Businesses “can’t use the space—whether it is because of the virus, which has closed operations down, or [because of local] government orders.”

Construction firms might also invoke the clause if they’re unable to meet deadlines or milestones on a development project. Adding to the confusion is that each state has different requirements for force majeure clauses, which means there’s no one-size-fits-all option.

Invoking a force majeure clause

By definition, an act of force majeure must prevent one or both parties from performing a service listed in the contract.

But economic hardship is not a reason to invoke force majeure.

“Anybody can always claim economic hardship. If your company goes into bankruptcy, that doesn’t void a contract, and you can’t get out of it by force majeure,” says Goodman.

As always, the key for consumers is: Be aware of all terms in any contract.

Courts around the country are already investigating COVID-19 and how it might relate to force majeure.

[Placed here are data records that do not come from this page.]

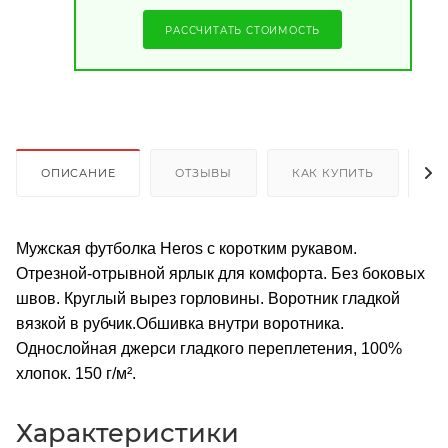
РАССЧИТАТЬ СТОИМОСТЬ
ОПИСАНИЕ
ОТЗЫВЫ
КАК КУПИТЬ
О
Мужская футболка Heros с коротким рукавом.
Отрезной-отрывной ярлык для комфорта. Без боковых
швов. Круглый вырез горловины. Воротник гладкой
вязкой в рубчик.Обшивка внутри воротника.
Однослойная джерси гладкого переплетения, 100%
хлопок. 150 г/м².
Характеристики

“I think it’s important to point out that this is such a unique situation. We’re already hearing that courts are treating things differently than one might expect—like not calling this an act of God,” Goodman says.

Fersko adds that there isn’t much legal precedent for the current crisis.

“I guess we’ll look to fall back to the early 1900s with the flu. We’ll look to other events in history that may be akin to this, and see what sort of case law evolved from that,” he says.

“In many respects, this being a worldwide pandemic, it’s certainly going to create some novel legal issues.”

Future contracts are likely to include allowance for pandemics

“Force majeure clauses are all written differently,” Goodman explains. She adds that she has seen some clauses with the word “epidemic,” but none with the word “pandemic.”

That will change, of course, after the coronavirus outbreak.

“Most force majeures after 9/11 added terrorism to the clauses. It was never in it before, because nobody really thought of it—because it wasn’t really part of our society,” Goodman says.

“I think pandemics and epidemics are going to be added to every force majeure clause. Attorneys are already advising their clients to do that.”

The key to a force majeure event is its unpredictability. However, if an unfortunate event or disaster was something that you could and should have prepared for, it’s nearly impossible to invoke the clause.